Copy out the lines of the items from the one containing "collector number: 51145" through the one containing "order: Rosales", with both of those lines included.

■ **Material provided**:
========================

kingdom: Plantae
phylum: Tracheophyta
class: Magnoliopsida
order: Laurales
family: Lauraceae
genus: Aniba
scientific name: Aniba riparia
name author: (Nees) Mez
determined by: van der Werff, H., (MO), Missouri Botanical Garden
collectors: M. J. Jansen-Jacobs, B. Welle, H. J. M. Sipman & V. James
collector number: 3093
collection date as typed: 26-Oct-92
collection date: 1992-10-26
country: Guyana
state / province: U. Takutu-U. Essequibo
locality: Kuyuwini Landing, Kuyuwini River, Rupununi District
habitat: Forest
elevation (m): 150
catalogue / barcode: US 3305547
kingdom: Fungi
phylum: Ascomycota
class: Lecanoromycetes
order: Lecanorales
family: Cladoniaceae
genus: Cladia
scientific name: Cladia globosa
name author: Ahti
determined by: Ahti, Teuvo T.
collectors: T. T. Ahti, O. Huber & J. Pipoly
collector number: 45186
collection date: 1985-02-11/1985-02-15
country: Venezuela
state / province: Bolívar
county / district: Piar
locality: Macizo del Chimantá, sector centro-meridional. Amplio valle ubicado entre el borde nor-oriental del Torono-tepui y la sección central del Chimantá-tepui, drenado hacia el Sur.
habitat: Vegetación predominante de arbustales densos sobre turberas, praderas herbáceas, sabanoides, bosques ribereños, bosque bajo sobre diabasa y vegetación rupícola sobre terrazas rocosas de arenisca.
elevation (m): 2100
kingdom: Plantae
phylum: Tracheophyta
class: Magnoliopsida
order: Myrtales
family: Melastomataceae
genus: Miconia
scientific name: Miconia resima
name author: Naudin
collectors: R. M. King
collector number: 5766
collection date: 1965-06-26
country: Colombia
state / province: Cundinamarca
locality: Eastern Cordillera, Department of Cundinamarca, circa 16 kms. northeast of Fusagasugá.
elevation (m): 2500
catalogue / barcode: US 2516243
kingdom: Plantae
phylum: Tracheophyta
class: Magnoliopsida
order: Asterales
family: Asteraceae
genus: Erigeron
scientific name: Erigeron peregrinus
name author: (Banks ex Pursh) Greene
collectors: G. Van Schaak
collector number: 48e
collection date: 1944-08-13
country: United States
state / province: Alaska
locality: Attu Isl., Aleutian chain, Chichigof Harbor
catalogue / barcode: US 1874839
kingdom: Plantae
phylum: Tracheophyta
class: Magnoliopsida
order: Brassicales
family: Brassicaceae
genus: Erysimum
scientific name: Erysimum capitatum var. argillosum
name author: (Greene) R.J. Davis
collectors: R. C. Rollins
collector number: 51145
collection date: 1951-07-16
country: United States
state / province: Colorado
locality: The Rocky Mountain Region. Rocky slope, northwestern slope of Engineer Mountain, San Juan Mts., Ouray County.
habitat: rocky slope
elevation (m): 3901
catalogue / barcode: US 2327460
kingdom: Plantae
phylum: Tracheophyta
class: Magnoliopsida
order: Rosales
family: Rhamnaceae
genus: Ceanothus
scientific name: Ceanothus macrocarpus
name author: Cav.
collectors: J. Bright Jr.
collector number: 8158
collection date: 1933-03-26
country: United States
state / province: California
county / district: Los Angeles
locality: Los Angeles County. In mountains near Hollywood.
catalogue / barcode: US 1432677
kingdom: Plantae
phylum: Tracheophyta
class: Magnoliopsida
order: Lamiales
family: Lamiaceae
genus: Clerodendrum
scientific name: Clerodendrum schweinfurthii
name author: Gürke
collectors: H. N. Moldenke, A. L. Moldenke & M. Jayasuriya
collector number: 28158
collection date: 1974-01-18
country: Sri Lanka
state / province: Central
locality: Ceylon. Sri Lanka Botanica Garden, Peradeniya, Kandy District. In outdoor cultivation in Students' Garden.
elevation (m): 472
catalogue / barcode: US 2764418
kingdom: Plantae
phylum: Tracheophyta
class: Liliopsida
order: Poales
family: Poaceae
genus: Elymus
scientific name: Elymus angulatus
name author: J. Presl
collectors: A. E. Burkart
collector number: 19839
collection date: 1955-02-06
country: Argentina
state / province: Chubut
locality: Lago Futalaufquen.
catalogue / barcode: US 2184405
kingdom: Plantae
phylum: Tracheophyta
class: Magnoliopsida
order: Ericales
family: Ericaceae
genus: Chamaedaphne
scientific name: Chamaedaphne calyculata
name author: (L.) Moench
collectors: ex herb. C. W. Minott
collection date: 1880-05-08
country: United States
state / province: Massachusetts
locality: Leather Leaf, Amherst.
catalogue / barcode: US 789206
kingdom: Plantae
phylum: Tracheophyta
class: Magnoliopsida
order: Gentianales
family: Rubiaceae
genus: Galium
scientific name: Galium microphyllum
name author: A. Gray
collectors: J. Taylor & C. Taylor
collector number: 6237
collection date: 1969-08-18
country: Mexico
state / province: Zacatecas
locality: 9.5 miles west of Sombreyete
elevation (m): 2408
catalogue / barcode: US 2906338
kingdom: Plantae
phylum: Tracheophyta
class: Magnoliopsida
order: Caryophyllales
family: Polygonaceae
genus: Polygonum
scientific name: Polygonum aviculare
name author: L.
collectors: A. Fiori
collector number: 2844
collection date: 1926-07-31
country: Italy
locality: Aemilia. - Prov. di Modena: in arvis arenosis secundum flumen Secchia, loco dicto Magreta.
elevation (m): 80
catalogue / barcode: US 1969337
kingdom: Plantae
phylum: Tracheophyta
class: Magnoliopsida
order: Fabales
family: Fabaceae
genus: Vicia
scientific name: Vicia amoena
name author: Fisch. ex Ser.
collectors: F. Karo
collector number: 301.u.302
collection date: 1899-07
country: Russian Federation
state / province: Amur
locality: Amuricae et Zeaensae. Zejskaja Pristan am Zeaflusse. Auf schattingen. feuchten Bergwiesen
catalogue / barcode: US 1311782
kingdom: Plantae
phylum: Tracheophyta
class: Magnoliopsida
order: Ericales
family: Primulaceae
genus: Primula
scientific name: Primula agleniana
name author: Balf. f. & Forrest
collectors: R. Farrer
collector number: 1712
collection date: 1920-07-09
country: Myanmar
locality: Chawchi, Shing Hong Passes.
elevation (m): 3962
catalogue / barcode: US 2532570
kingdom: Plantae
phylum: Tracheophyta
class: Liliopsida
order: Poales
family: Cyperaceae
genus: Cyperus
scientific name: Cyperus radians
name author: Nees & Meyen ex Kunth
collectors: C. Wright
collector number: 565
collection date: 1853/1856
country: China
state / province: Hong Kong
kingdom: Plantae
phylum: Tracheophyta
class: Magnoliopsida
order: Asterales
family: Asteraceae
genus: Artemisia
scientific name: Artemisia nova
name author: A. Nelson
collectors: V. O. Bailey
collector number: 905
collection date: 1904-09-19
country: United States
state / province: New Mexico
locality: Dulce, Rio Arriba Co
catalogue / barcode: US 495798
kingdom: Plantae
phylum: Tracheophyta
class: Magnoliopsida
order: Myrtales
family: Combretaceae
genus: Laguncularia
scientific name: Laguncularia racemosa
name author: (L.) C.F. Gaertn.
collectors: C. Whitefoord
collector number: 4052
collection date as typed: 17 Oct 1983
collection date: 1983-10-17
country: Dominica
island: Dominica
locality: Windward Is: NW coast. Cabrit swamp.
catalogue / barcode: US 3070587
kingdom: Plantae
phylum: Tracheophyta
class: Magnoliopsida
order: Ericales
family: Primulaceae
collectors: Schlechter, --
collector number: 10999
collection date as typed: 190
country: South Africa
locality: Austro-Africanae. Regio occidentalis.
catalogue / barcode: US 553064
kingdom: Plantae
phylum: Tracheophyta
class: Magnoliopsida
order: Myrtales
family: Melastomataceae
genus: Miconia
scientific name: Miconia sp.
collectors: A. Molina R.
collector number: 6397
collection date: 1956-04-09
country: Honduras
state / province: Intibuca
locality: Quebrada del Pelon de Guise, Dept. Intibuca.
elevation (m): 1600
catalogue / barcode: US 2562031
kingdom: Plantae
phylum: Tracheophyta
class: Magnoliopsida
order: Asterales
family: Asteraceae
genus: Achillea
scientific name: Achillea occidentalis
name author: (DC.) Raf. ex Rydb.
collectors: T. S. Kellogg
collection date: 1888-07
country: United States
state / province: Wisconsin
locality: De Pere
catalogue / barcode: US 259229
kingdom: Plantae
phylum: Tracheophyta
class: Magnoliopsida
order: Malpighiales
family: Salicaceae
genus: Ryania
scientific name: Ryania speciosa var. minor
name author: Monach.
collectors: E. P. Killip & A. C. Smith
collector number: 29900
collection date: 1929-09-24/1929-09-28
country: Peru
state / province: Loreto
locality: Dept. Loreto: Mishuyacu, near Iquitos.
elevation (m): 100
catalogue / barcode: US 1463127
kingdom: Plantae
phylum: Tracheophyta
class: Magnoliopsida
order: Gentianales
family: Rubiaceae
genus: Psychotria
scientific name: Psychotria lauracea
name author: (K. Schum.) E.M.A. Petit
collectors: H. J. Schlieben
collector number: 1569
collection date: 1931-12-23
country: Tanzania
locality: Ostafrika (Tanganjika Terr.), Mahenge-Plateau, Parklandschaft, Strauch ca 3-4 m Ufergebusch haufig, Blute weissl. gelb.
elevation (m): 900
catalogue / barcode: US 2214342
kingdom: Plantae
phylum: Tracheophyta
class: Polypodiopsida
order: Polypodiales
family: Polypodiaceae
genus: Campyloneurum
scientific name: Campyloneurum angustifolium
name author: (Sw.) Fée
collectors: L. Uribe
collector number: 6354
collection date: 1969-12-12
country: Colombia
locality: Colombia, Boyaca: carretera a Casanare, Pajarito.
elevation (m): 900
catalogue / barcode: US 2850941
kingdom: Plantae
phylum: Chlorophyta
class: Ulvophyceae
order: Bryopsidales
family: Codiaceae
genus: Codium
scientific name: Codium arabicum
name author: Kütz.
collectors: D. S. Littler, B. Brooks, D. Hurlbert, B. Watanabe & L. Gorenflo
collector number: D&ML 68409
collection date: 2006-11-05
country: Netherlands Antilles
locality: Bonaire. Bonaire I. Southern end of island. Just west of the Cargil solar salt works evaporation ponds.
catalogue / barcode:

========================

■ **Solution**:
collector number: 51145
collection date: 1951-07-16
country: United States
state / province: Colorado
locality: The Rocky Mountain Region. Rocky slope, northwestern slope of Engineer Mountain, San Juan Mts., Ouray County.
habitat: rocky slope
elevation (m): 3901
catalogue / barcode: US 2327460
kingdom: Plantae
phylum: Tracheophyta
class: Magnoliopsida
order: Rosales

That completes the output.